SAYA dan Pak Sur terbilang sangat akrab, meskipun berbeda jauh angkatan saat di Seminari Mertoyudan. Jalinan kedekatan kami sudah terjalin begitu lama. Bukan hanya karena ikatan batin sesama alumni Seminari Mertoyudan, tetapi juga karena perjalanan bersama dalam dunia bisnis.
Saya bahkan pernah ikut reuni angkatan Pak Sur puluhan tahun lalu dan saat itu sayalah peserta termuda di sana. Itu menunjukkan betapa erat hubungan kami.
Ketika beliau mulai merintis bisnis pertamanya “Seruni,” saya diajak untuk bermitra.

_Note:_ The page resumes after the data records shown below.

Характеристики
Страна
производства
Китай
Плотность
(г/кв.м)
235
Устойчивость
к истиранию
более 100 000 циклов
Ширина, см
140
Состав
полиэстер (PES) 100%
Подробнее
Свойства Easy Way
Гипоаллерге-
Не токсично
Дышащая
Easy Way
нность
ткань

Namun, lebih dari sekadar mitra bisnis, Pak Sur merangkul saya dengan semangat persaudaraan. Ia menjadikan kolaborasi kami tidak hanya profesional, tapi juga penuh rasa kekeluargaan.
Kami pernah berkumpul dan bermain badminton di Ciawi Center sambil berdiskusi soal pelatihan soft skills berbasis Six Sigma. Seru, bersemangat, dan selalu saja ada tawa karena banyolan-banyolannya yang spontan dan lucu.

Seruni
Perusahaan outsourcing Seruni yang beliau bangun memang mengalami pasang surut, sempat terpuruk karena perpecahan internal. Tapi Pak Sur tidak pernah menyerah. Dengan semangatnya yang ulet, ia membangun kembali bisnis tersebut lewat rebranding dan kerja keras—dan hasilnya, bisnis itu kembali bertumbuh.
Saya pernah mendukung bisnis Pak Sur dengan menyediakan puluhan tenaga motoris saat saya bekerja di Gudang Garam Group, dan kemudian di PT Sahabat Abadi Sejahtera, distributor Philips Lighting di Sunter. Sekitar dua pekan lalu sebelum terkena serangan stroke keduanya, Pak Sur masih sempat melakukan video call – menyapa saya dan mengajak bermitra lagi, kali ini untuk pengembangan bisnis di Kalimantan.
Teman diskusi dan mentor
Bagi saya, Pak Sur adalah sosok yang selalu saya rindukan. Ia teman diskusi yang menyenangkan, pemikir kritis, dan -yang paling saya suka- pembawa tawa lewat canda-canda khasnya yang penuh kejutan.
Yang menarik, ke mana pun saya berpindah kerja, Pak Sur selalu menjaga komunikasi. Silaturahmi itu tak pernah putus. Setiap saya ada dinas atau waktu luang, saya sempatkan mampir menemuinya. Pasti seru kalau kami sudah bertemu, apalagi kalau saya bawakan oleh-oleh—wajahnya selalu ceria menerima, dan sebelum saya pamit pulang, pasti ada sesi foto bersama.

Menerbitkan buku
Ketika saya menerbitkan buku, saya selalu meminta Pak Sur menjadi endorser. Ia turut mengisi sinopsis untuk buku parenting saya: How to Improve Your Child dan juga untuk buku pengembangan diri Morning Inspiration: How to Keep Yourself Motivated.
Saat saya membuka resto & cafe di Yogyakarta, beliau pun datang berkunjung bersama keluarga besar dan teman-temannya, seolah berkata: “Apa pun bisnis yang kamu lakukan, saya pasti dukung.”
Kepergian Pak Sur sungguh membuat saya kehilangan. Bukan hanya sahabat diskusi dan mitra bisnis, tapi seorang saudara seperjalanan dalam roh Seminari Mertoyudan.
Baju sasirangan
Saya masih punya hutang yang belum sempat saya wujudkan: saat video call terakhir, Pak Sur minta saya bawakan sasirangan, pakaian tradisional khas Banjarmasin yang mirip batik. Belum sempat saya kirim.


Pak Sur, sugeng tindak ya.
Sabtu sore kemarin, saya mengikuti misa Minggu Palma. Entah kenapa, saya menangis. Saya menangisi Yesus yang diarak masuk ke Yerusalem, tapi juga menangisi kepergianmu yang begitu mendadak. Dalam misa itu, saya berdoa untuk kesembuhanmu dan tak lama kemudian, saat saya menyalakan HP seusai misa, saya membaca kabar duka di grup Ikafite: Engkau telah pergi.
Saya menangis lagi.
Duka saya beruntun, karena dua sahabat sesama teman angkatan KPP79 dan KPA 82 di Seminari Mertoyudan lainnya -Welliam dan Ign. Paryono— juga telah berpulang hari Jumat tanggal 11 April 2025.
Pak Sur yang baik, selamat jalan. Jujur, saya teramat kehilanganmu, sahabat sejati. Tuhan berkenan lebih dulu memanggilmu. Doakan kami yang masih menempuh peziarahan ini.